For outdoor enthusiasts for whom sustainability is important, there is a growing number of eco-friendly, camp stoves such as those from EcoZoom, Envirofit, and Solo Stove, that produce very little smoke and can be fueled by charcoal, wood, or even biomass collected at the campsite. The BioLite Base Camp stove has the ability to power a spotlight and charge a cell phone in addition to cooking a meal. Many of these companies also have a philanthropic mission to distribute their clean-burning cook stoves in developing countries.

Cliffside tent. Inset: River camp at Paws Up, Montana.

Besides grills and fire pits, there are myriad accessory products to enhance the luxury-camping lifestyle, and a retailer’s bottom line. Space-saving barbecue tools with folding handles, such as those from Montana Grills, Man Law, and Charcoal Companion, are ideal for toting on glamping trips.

Camp Chef has seen substantial year-to-year growth in sales of its cast-iron cookware, particularly cast-iron skillets, Dutch ovens, muffin pans, and pie irons, according to Simon. Fish baskets to grill the catch of the day, smoker boxes, cedar planks, and gear for grilling pizza also are big sellers for campers, according to the experts.

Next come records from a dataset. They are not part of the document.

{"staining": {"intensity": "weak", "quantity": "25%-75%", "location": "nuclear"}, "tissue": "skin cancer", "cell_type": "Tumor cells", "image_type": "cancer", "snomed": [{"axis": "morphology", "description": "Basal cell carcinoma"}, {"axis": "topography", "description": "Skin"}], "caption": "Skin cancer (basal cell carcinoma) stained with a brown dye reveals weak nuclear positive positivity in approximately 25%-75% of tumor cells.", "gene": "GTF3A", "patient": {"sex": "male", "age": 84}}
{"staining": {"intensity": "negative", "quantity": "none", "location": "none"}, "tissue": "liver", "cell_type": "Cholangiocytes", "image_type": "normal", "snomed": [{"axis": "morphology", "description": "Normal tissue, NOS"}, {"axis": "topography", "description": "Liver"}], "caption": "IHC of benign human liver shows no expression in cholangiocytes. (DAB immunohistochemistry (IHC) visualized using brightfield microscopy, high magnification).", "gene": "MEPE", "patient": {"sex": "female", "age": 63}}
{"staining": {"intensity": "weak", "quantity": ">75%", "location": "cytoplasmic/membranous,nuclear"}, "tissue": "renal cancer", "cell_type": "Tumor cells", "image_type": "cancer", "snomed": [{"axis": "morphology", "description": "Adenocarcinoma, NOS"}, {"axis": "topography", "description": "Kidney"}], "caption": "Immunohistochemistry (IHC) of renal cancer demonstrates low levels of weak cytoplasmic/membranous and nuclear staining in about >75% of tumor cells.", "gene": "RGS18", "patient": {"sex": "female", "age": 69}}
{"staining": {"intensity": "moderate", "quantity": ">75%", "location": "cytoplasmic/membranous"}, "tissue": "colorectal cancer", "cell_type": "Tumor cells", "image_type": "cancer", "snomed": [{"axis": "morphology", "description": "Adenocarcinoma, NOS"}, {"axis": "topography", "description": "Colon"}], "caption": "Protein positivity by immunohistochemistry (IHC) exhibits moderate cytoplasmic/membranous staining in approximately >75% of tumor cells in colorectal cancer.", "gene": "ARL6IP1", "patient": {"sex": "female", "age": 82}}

Weber’s new charcoal briquettes packaged in weatherproof, resealable bags would be a smart convenience for campers. Ditto for smoking wood chips and pellets packaged in resealable plastic bags. Environmentally conscious gas grillers-on-the-go will go for Flame King’s new refillable 1lb. propane cylinders. The cylinders can be refilled numerous times, saving money and preventing some of the millions of disposable gas cylinders from being discarded in public parks and landfills every year.

Since no glamper worth his or her salt would eat from paper plates, stylish and upscale enamelware or other reusable place settings and flatware would be good alternatives to stock. Even impulse items such as Kingsford’s nonstick Grilling Foil and Grill Toppers are a great way to grow the sales basket among camping customers.

Premium, durable, hard-sided coolers such as those from YETI Coolers, Pelican, and Bison, would make a good addition to a camping products display at retail.

“People with disposable income want to be comfortable when enjoying the outdoors,” says Daniel Mitchum, Territory Sales manager at YETI Coolers. “They don’t want to rough it.”

Cork-insulated, hard- and soft-sided premium coolers from Sovaro are designed with the luxury outdoor vacationer in mind. The coolers are designed to be tall enough to hold wine bottles upright, and have features such as built-in cutting boards, garnish containers, compartments for clean ice, and luggage-style extension handles and wheels. Those who want to out-Jones the campers in the next site can opt for gold or silver speckling in the cork insulation and matching metallic handles.

“Besides camping, people take these coolers to music festivals, art festivals, and other upscale outdoor events,” says Katie Nisbet, director of Marketing for Sovaro.

“The camping world is a lot more than just selling a grill or a stove,” says Simon. “There’s a lot of other gear and related accessory products that go with it. Glamping really seems to be gaining in popularity, so people will want even more amenities, comforts and conveniences while camping. We see real growth ahead.”